Page images and extracted text

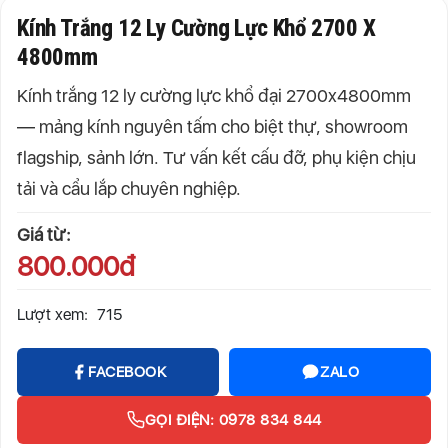
Kính Trắng 12 Ly Cường Lực Khổ 2700 X
4800mm
Kính trắng 12 ly cường lực khổ đại 2700x4800mm
— mảng kính nguyên tấm cho biệt thự, showroom
flagship, sảnh lớn. Tư vấn kết cấu đỡ, phụ kiện chịu
tải và cẩu lắp chuyên nghiệp.
Giá từ:
800.000đ
Lượt xem:
715
FACEBOOK
ZALO
GỌI ĐIỆN: 0978 834 844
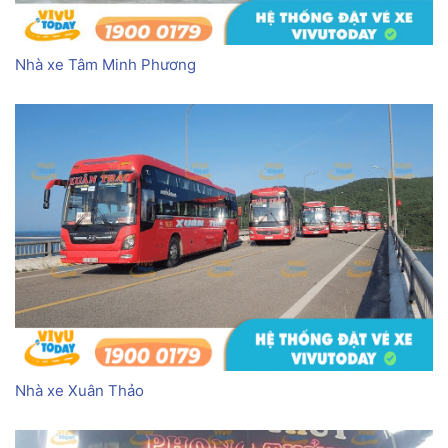
Nhà xe Tâm Minh Phương
Nhà xe Xuân Thảo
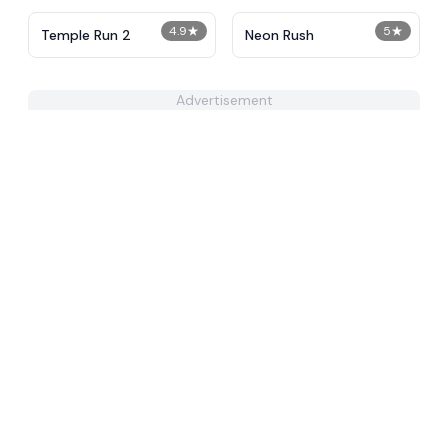
4.9
★
5
★
Temple Run 2
Neon Rush
Advertisement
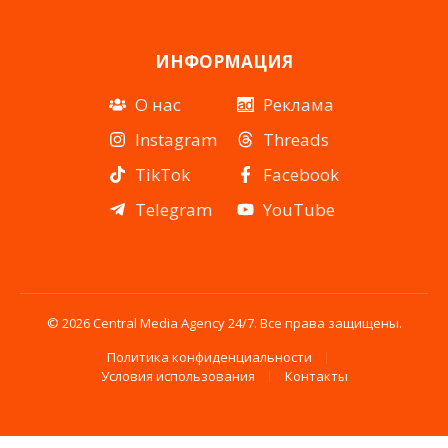
ИНФОРМАЦИЯ
О нас
Реклама
Instagram
Threads
TikTok
Facebook
Telegram
YouTube
© 2026 Central Media Agency 24/7. Все права защищены.
Политика конфиденциальности
Условия использования
Контакты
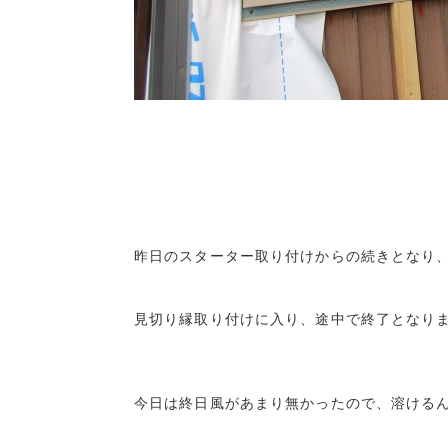
昨日のスターター取り付けからの続きとなり、
見切り縁取り付けに入り、途中で終了となりま
今日は終日風があまり無かったので、溶けるん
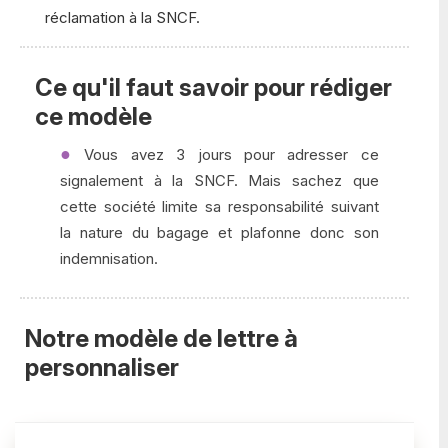
réclamation à la SNCF.
Ce qu'il faut savoir pour rédiger
ce modèle
Vous avez 3 jours pour adresser ce
signalement à la SNCF. Mais sachez que
cette société limite sa responsabilité suivant
la nature du bagage et plafonne donc son
indemnisation.
Notre modèle de lettre à
personnaliser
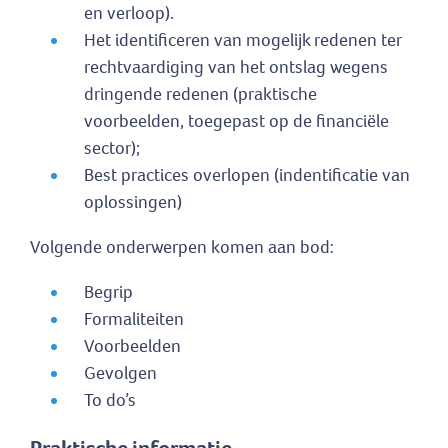
en verloop).
Het identificeren van mogelijk redenen ter
rechtvaardiging van het ontslag wegens
dringende redenen (praktische
voorbeelden, toegepast op de financiële
sector);
Best practices overlopen (indentificatie van
oplossingen)
Volgende onderwerpen komen aan bod:
Begrip
Formaliteiten
Voorbeelden
Gevolgen
To do’s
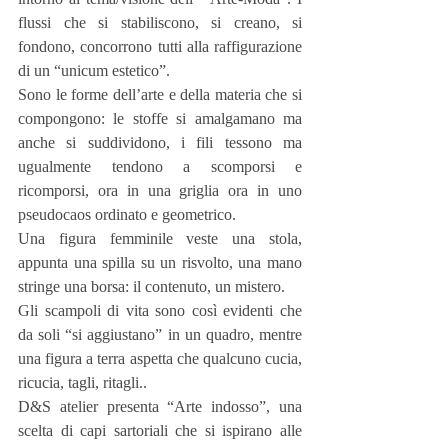
flussi che si stabiliscono, si creano, si 
fondono, concorrono tutti alla raffigurazione 
di un “unicum estetico”.
Sono le forme dell’arte e della materia che si 
compongono: le stoffe si amalgamano ma 
anche si suddividono, i fili tessono ma 
ugualmente tendono a scomporsi e 
ricomporsi, ora in una griglia ora in uno 
pseudocaos ordinato e geometrico.
Una figura femminile veste una stola, 
appunta una spilla su un risvolto, una mano 
stringe una borsa: il contenuto, un mistero.
Gli scampoli di vita sono così evidenti che 
da soli “si aggiustano” in un quadro, mentre 
una figura a terra aspetta che qualcuno cucia, 
ricucia, tagli, ritagli..
D&S atelier presenta “Arte indosso”, una 
scelta di capi sartoriali che si ispirano alle 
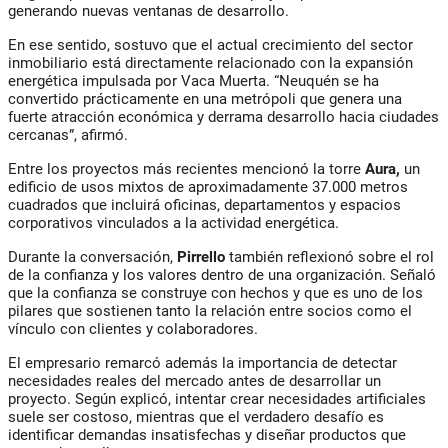
generando nuevas ventanas de desarrollo.
En ese sentido, sostuvo que el actual crecimiento del sector
inmobiliario está directamente relacionado con la expansión
energética impulsada por Vaca Muerta. “Neuquén se ha
convertido prácticamente en una metrópoli que genera una
fuerte atracción económica y derrama desarrollo hacia ciudades
cercanas”, afirmó.
Entre los proyectos más recientes mencionó la torre
Aura,
un
edificio de usos mixtos de aproximadamente 37.000 metros
cuadrados que incluirá oficinas, departamentos y espacios
corporativos vinculados a la actividad energética.
Durante la conversación,
Pirrello
también reflexionó sobre el rol
de la confianza y los valores dentro de una organización. Señaló
que la confianza se construye con hechos y que es uno de los
pilares que sostienen tanto la relación entre socios como el
vínculo con clientes y colaboradores.
El empresario remarcó además la importancia de detectar
necesidades reales del mercado antes de desarrollar un
proyecto. Según explicó, intentar crear necesidades artificiales
suele ser costoso, mientras que el verdadero desafío es
identificar demandas insatisfechas y diseñar productos que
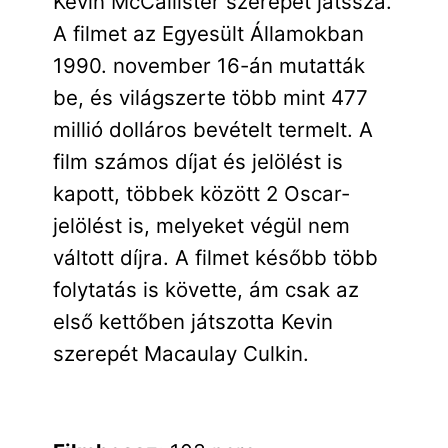
Kevin McCallister szerepét játssza.
A filmet az Egyesült Államokban
1990. november 16-án mutatták
be, és világszerte több mint 477
millió dolláros bevételt termelt. A
film számos díjat és jelölést is
kapott, többek között 2 Oscar-
jelölést is, melyeket végül nem
váltott díjra. A filmet később több
folytatás is követte, ám csak az
első kettőben játszotta Kevin
szerepét Macaulay Culkin.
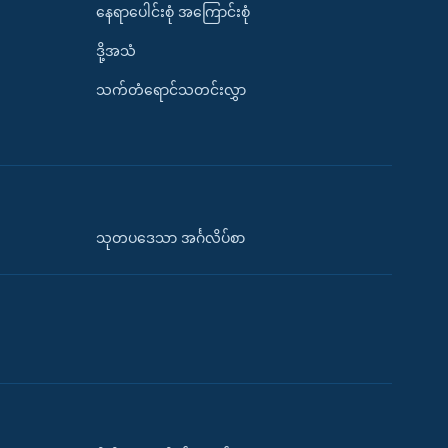
နေရာပေါင်းစုံ အကြောင်းစုံ
ဒို့အသံ
သက်တံရောင်သတင်းလွှာ
သုတပဒေသာ အင်္ဂလိပ်စာ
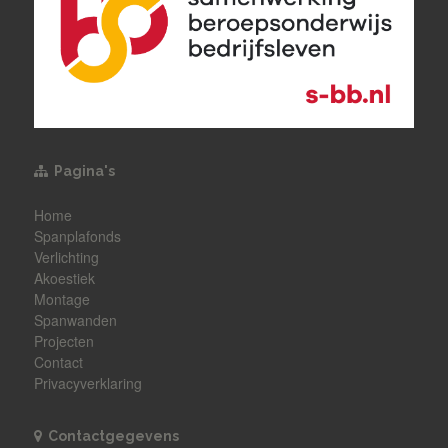
Pagina's
Home
Spanplafonds
Verlichting
Akoestiek
Montage
Spanwanden
Projecten
Contact
Privacyverklaring
Contactgegevens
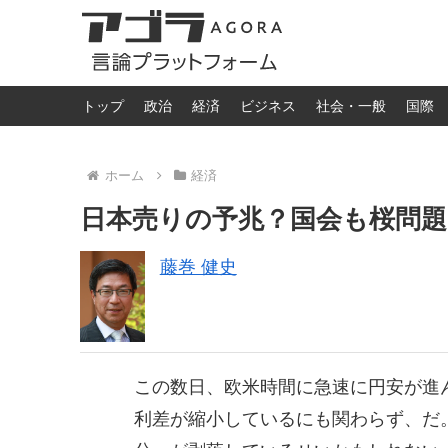
トップ
政治
経済
ビジネス
社会・一般
国際
ホーム
経済
日本売りの予兆？国会も桜問
藤巻 健史
この数日、欧米時間に急速に円安が進
利差が縮小しているにも関わらず、だ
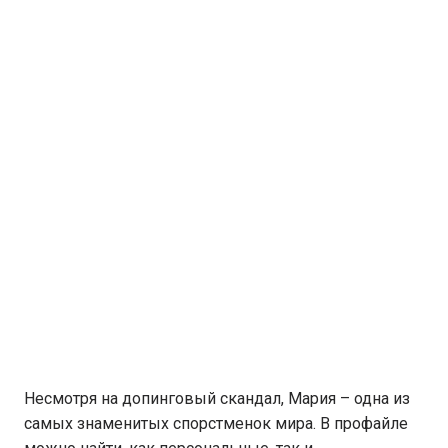
Несмотря на допинговый скандал, Мария – одна из
самых знаменитых спорстменок мира. В профайле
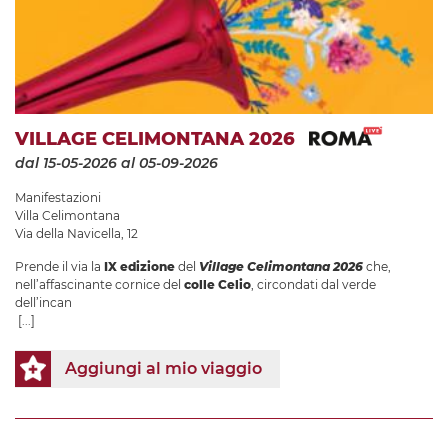
VILLAGE CELIMONTANA 2026
dal 15-05-2026
al 05-09-2026
Manifestazioni
Villa Celimontana
Via della Navicella, 12
Prende il via la
IX edizione
del
Village Celimontana 2026
che,
nell’affascinante cornice del
colle Celio
, circondati dal verde
dell’incan
[...]
Aggiungi al mio viaggio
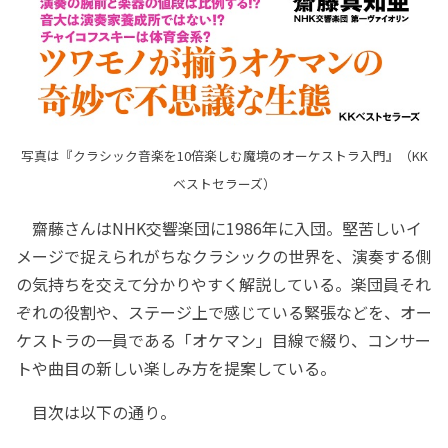
写真は『クラシック音楽を10倍楽しむ魔境のオーケストラ入門』（KK
ベストセラーズ）
齋藤さんはNHK交響楽団に1986年に入団。堅苦しいイ
メージで捉えられがちなクラシックの世界を、演奏する側
の気持ちを交えて分かりやすく解説している。楽団員それ
ぞれの役割や、ステージ上で感じている緊張などを、オー
ケストラの一員である「オケマン」目線で綴り、コンサー
トや曲目の新しい楽しみ方を提案している。
目次は以下の通り。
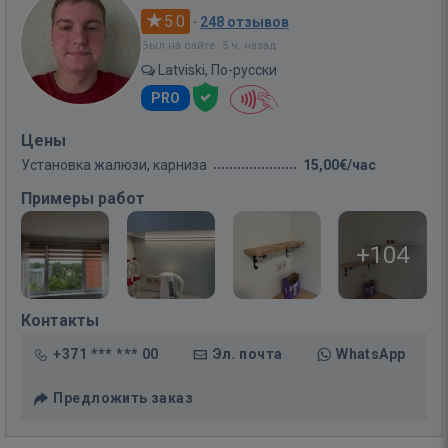
5.0
·
248 отзывов
Был на сайте: 5 ч. назад
Latviski, По-русски
PRO
Цены
Установка жалюзи, карниза
15,00€/час
Примеры работ
+104
Контакты
+371 *** *** 00
Эл. почта
WhatsApp
Предложить заказ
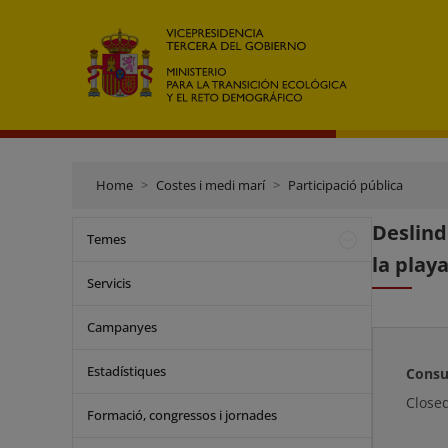
Home
Costes i medi marí
Participació pública
Deslind
Temes
la play
Servicis
Campanyes
Estadístiques
Consu
Close
Formació, congressos i jornades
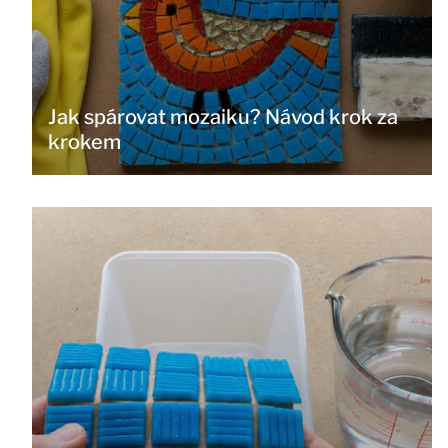
Jak spárovat mozaiku? Návod krok za
krokem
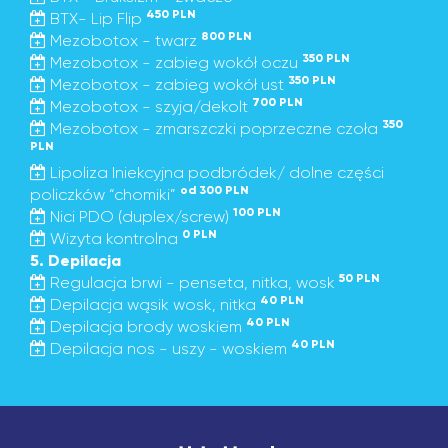
450 PLN
BTX- Lip Flip
800 PLN
Mezobotox - twarz
350 PLN
Mezobotox - zabieg wokół oczu
350 PLN
Mezobotox - zabieg wokół ust
700 PLN
Mezobotox - szyja/dekolt
350
Mezobotox - zmarszczki poprzeczne czoła
PLN
Lipoliza Iniekcyjna podbródek/ dolne części
od 300 PLN
policzków “chomiki”
100 PLN
Nici PDO (duplex/screw)
0 PLN
Wizyta kontrolna
5. Depilacja
50 PLN
Regulacja brwi - penseta, nitka, wosk
40 PLN
Depilacja wąsik wosk, nitka
40 PLN
Depilacja brody woskiem
40 PLN
Depilacja nos - uszy - woskiem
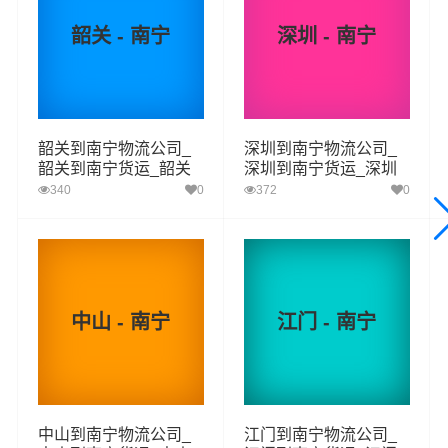
到门，货物打包，门到门运输等物流相关增值服务，同时
韶关 - 南宁
深圳 - 南宁
在行业内率先开通广州至南宁的物流专线运输业务，简化
了货物操作流程，减少了货物在途时间，提高了货物流通
效率。公司秉承优质服务的核心价值观，将一如既往地为
更多的人和企业提供到更优质的
广州到南宁物流
专线运输
韶关到南宁物流公司_
深圳到南宁物流公司_
服务。
韶关到南宁货运_韶关
深圳到南宁货运_深圳
至南宁物流专线
至南宁物流专线
340
0
372
0
广州-南宁
起步价格
重量报价
体积报价
运输时效
优质
电仪
电仪
电仪
电仪
汽运
元/票
元/公斤
元/立方
天
中山 - 南宁
江门 - 南宁
广州
取货
荔湾区,越秀区,海珠区,天河区,白云区,黄埔区,番禺
区域
区,花都区,南沙区,从化区,增城区
中山到南宁物流公司_
江门到南宁物流公司_
南宁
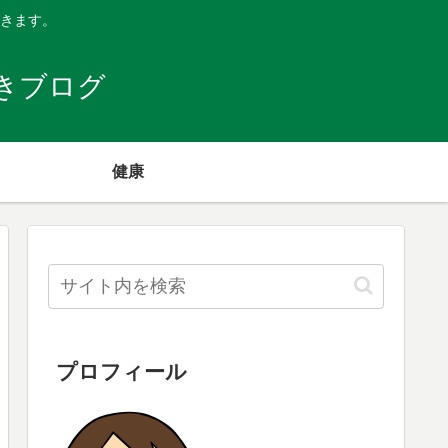
きます。
きブログ
健康
プロフィール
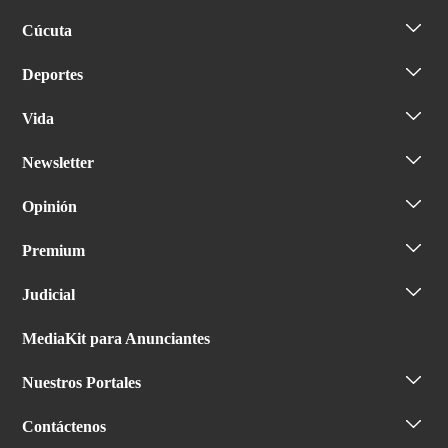
Cúcuta
Deportes
Vida
Newsletter
Opinión
Premium
Judicial
MediaKit para Anunciantes
Nuestros Portales
Contáctenos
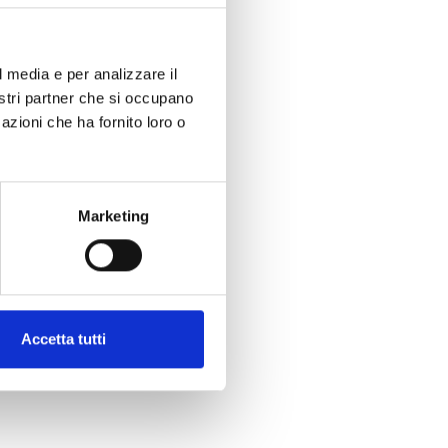
l media e per analizzare il
nostri partner che si occupano
azioni che ha fornito loro o
Marketing
Accetta tutti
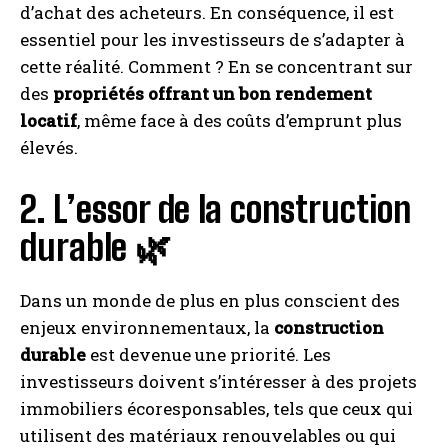
d’achat des acheteurs. En conséquence, il est
essentiel pour les investisseurs de s’adapter à
cette réalité. Comment ? En se concentrant sur
des
propriétés offrant un bon rendement
locatif
, même face à des coûts d’emprunt plus
élevés.
2. L’essor de la construction
durable 🌿
Dans un monde de plus en plus conscient des
enjeux environnementaux, la
construction
durable
est devenue une priorité. Les
investisseurs doivent s’intéresser à des projets
immobiliers écoresponsables, tels que ceux qui
utilisent des matériaux renouvelables ou qui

_WHAT IS BEING ASKED_
Reproduce the lines above from the line containing "Nhà xe Tâm Minh Phương" to the line containing "Advertisement", including both of those lines, and leave the pictures out.

_EXERCISE ANSWER_
Nhà xe Tâm Minh Phương
Nhà xe Xuân Thảo
4.9
★
5
★
Temple Run 2
Neon Rush
Advertisement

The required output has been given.